Das Fach Deutsch als Fremd- und Zweitsprache hat Konzepte für genau diese Aufgabe entwickelt und ExpertInnen für genau diesen Zweck ausgebildet, die zum Einsatz kommen können und sollten. So gibt es ausgearbeitete und erprobte Konzepte zu Fragen der Sprachbildung unter Bedingungen von Migration, Mehrsprachigkeit und kultureller Diversität.

Die politischen AkteurInnen bieten allerdings diesen ExpertInnen, auf die die Gesellschaft dringend angewiesen ist, nicht die Arbeitsbedingungen, die ihrer Qualifikation und der Bedeutung ihrer Aufgabe angemessen sind. Die Bezahlung in den Orientierungs- und Integrationskursen, die Neuankommende durchlaufen sollen, ist kläglich und erfolgt zudem auf Honorarbasis.

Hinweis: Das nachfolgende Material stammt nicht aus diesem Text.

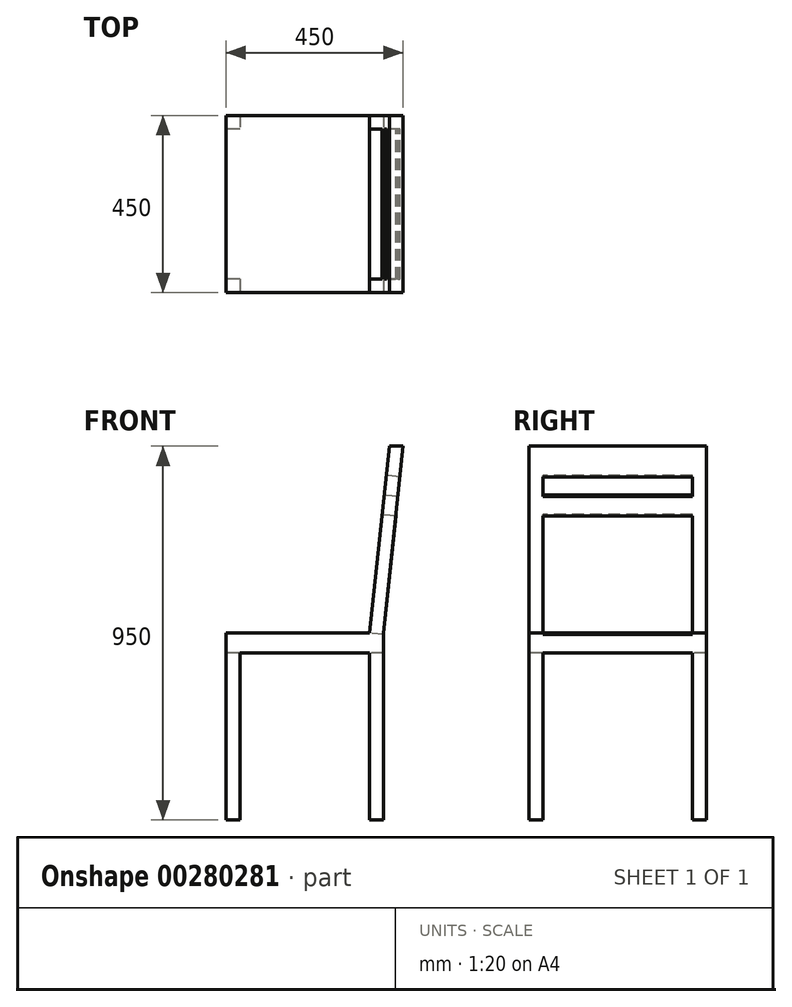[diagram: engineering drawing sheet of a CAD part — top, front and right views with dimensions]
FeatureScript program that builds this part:
annotation { "Feature Type Name" : "Feature", "Feature Type Description" : "" }
export const myFeature = defineFeature(function(context is Context, id is Id, definition is map)
    precondition{}
    {
        {
            var Q0;
            Q0=qCreatedBy(makeId("Top.planeOp"),FACE);
            var sketch = newSketch(context, id + "F0", { "sketchPlane" : qUnion([Q0])});
            skLineSegment(sketch, "E0.bottom", {"start": v(225, 225) * mm, "end": v(-225, 225) * mm});
            skLineSegment(sketch, "E0.top", {"start": v(225, -225) * mm, "end": v(-225, -225) * mm});
            skLineSegment(sketch, "E0.left", {"start": v(225, 225) * mm, "end": v(225, -225) * mm});
            skLineSegment(sketch, "E0.right", {"start": v(-225, 225) * mm, "end": v(-225, -225) * mm});
            skPoint(sketch, "E0.middle", {"position": v(0, 0) * mm});
            skSolve(sketch);
        }
        {
            var Q0;
            Q0=qSketchRegion(id+"F0",true);
            extrude(context, id + "F1", {"entities" : qUnion([Q0]), "depth" : 950 * mm});
        }
        {
            var Q0;
            Q0=makeQuery(id+"F1.opExtrude","SWEPT_FACE",FACE,{"disambiguationData":[OSD([sQuery(id+"F0.wireOp",EDGE,"E0.top")])]});
            var sketch = newSketch(context, id + "F2", { "sketchPlane" : qUnion([Q0])});
            skLineSegment(sketch, "E1.bottom", {"start": v(-225, 475) * mm, "end": v(225, 475) * mm});
            skLineSegment(sketch, "E1.top", {"start": v(-225, 425) * mm, "end": v(225, 425) * mm});
            skLineSegment(sketch, "E1.left", {"start": v(-225, 475) * mm, "end": v(-225, 425) * mm});
            skLineSegment(sketch, "E1.right", {"start": v(225, 475) * mm, "end": v(225, 425) * mm});
            skLineSegment(sketch, "E2", {"start": v(175, 475) * mm, "end": v(225, 950) * mm});
            skLineSegment(sketch, "E3", {"start": v(140, 475) * mm, "end": v(190, 950) * mm});
            skLineSegment(sketch, "E4", {"start": v(140, 475) * mm, "end": v(140, 0) * mm});
            skLineSegment(sketch, "E5", {"start": v(175, 475) * mm, "end": v(175, 0) * mm});
            skLineSegment(sketch, "E6", {"start": v(-190, 425) * mm, "end": v(-190, 0) * mm});
            skSolve(sketch);
        }
        {
            var Q0;
            {var subQ4=sQuery(id+"F2.wireOp",EDGE,"E3");Q0=makeQuery(id+"F2.imprint","IMPRINT",FACE,{"disambiguationData":[TD([[makeQuery(id+"F2.imprint","IMPRINT",EDGE,{"derivedFrom":subQ4}),1.0]])]});}
            var Q1;
            {var subQ0=sQuery(id+"F2.wireOp",EDGE,"E6");Q1=makeQuery(id+"F2.imprint","IMPRINT",FACE,{"disambiguationData":[TD([[makeQuery(id+"F2.imprint","IMPRINT",EDGE,{"derivedFrom":subQ0}),1.0]])]});}
            var Q2;
            {var subQ1=sQuery(id+"F0.wireOp",EDGE,"E0.top");var subQ4=sQuery(id+"F2.wireOp",EDGE,"E5");var subQ6=makeQuery(id+"F1.opExtrude","CAP_EDGE",EDGE,{"disambiguationData":[OSD([subQ1])],"isStart":true});var subQ7=makeQuery(id+"F2.imprint","INTERSECT",VERTEX,{"derivedFrom":[subQ6,subQ4]});Q2=makeQuery(id+"F2.imprint","IMPRINT",FACE,{"disambiguationData":[TD([[makeQuery(id+"F2.imprint","IMPRINT",EDGE,{"disambiguationData":[TD([[subQ7,1.0]])],"derivedFrom":subQ4}),1.0]])]});}
            var Q3;
            {var subQ0=sQuery(id+"F2.wireOp",EDGE,"E1.right");Q3=makeQuery(id+"F2.imprint","IMPRINT",FACE,{"disambiguationData":[TD([[makeQuery(id+"F2.imprint","IMPRINT",EDGE,{"derivedFrom":subQ0}),-1.0]])]});}
            var Q4;
            {var subQ4=sQuery(id+"F2.wireOp",EDGE,"E2");Q4=makeQuery(id+"F2.imprint","IMPRINT",FACE,{"disambiguationData":[TD([[makeQuery(id+"F2.imprint","IMPRINT",EDGE,{"derivedFrom":subQ4}),-1.0]])]});}
            extrude(context, id + "F3", {"entities" : qUnion([Q0, Q1, Q2, Q3, Q4]), "operationType" : NewBodyOperationType.REMOVE, "endBound" : BoundingType.THROUGH_ALL, "oppositeDirection" : true, "depth" : 25 * mm});
        }
        {
            var Q0;
            Q0=makeQuery(id+"F1.opExtrude","SWEPT_FACE",FACE,{"disambiguationData":[OSD([sQuery(id+"F0.wireOp",EDGE,"E0.right")])]});
            var sketch = newSketch(context, id + "F4", { "sketchPlane" : qUnion([Q0])});
            skLineSegment(sketch, "E7.bottom", {"start": v(-190, 0) * mm, "end": v(190, 0) * mm});
            skLineSegment(sketch, "E7.top", {"start": v(-190, 425) * mm, "end": v(190, 425) * mm});
            skLineSegment(sketch, "E7.left", {"start": v(-190, 0) * mm, "end": v(-190, 425) * mm});
            skLineSegment(sketch, "E7.right", {"start": v(190, 0) * mm, "end": v(190, 425) * mm});
            skSolve(sketch);
        }
        {
            var Q0;
            Q0=makeQuery(id+"F4.imprint","IMPRINT",FACE,{"disambiguationData":[TD([[makeQuery(id+"F4.imprint","IMPRINT",EDGE,{"derivedFrom":sQuery(id+"F4.wireOp",EDGE,"E7.bottom")}),1.0]])]});
            extrude(context, id + "F5", {"entities" : qUnion([Q0]), "operationType" : NewBodyOperationType.REMOVE, "endBound" : BoundingType.THROUGH_ALL, "oppositeDirection" : true, "depth" : 25 * mm});
        }
        {
            var Q0;
            Q0=makeQuery(id+"F3.boolean.opBoolean","COPY",FACE,{"derivedFrom":makeQuery(id+"F3.opExtrude","SWEPT_FACE",FACE,{"disambiguationData":[OSD([sQuery(id+"F2.wireOp",EDGE,"E3")])]})});
            var sketch = newSketch(context, id + "F6", { "sketchPlane" : qUnion([Q0])});
            skLineSegment(sketch, "E8", {"start": v(-190, 487.05) * mm, "end": v(-190, 889.67) * mm});
            skLineSegment(sketch, "E9", {"start": v(-190, 889.67) * mm, "end": v(190, 889.67) * mm});
            skLineSegment(sketch, "E10", {"start": v(190, 889.67) * mm, "end": v(190, 487.05) * mm});
            skLineSegment(sketch, "E11", {"start": v(-190, 789.67) * mm, "end": v(190, 789.67) * mm});
            skLineSegment(sketch, "E12", {"start": v(-190, 839.67) * mm, "end": v(190, 839.67) * mm});
            skSolve(sketch);
        }
        {
            var Q0;
            {var subQ3=sQuery(id+"F6.wireOp",EDGE,"E11");Q0=makeQuery(id+"F6.imprint","IMPRINT",FACE,{"disambiguationData":[TD([[makeQuery(id+"F6.imprint","IMPRINT",EDGE,{"derivedFrom":subQ3}),-1.0]])]});}
            var Q1;
            {var subQ0=sQuery(id+"F6.wireOp",EDGE,"E9");Q1=makeQuery(id+"F6.imprint","IMPRINT",FACE,{"disambiguationData":[TD([[makeQuery(id+"F6.imprint","IMPRINT",EDGE,{"derivedFrom":subQ0}),-1.0]])]});}
            extrude(context, id + "F7", {"entities" : qUnion([Q0, Q1]), "operationType" : NewBodyOperationType.REMOVE, "endBound" : BoundingType.THROUGH_ALL, "oppositeDirection" : true, "depth" : 25 * mm});
        }
    });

Die Konsequenz muss sein, die DaF/DaZ-Infrastruktur in der Bundesrepublik nicht nur quantitativ auszubauen, wie es derzeit zu Recht geplant ist, sondern sie auch, und zwar auf Dauer qualitativ zu verbessern. Das Arbeitsfeld Deutsch als Fremd- und Zweitsprache ist aufzuwerten. Dies muss sich erstens in einer deutlichen Verbesserung der Arbeitsbedingungen der DaF/DaZ-Lehrenden in den Integrationskursen niederschlagen.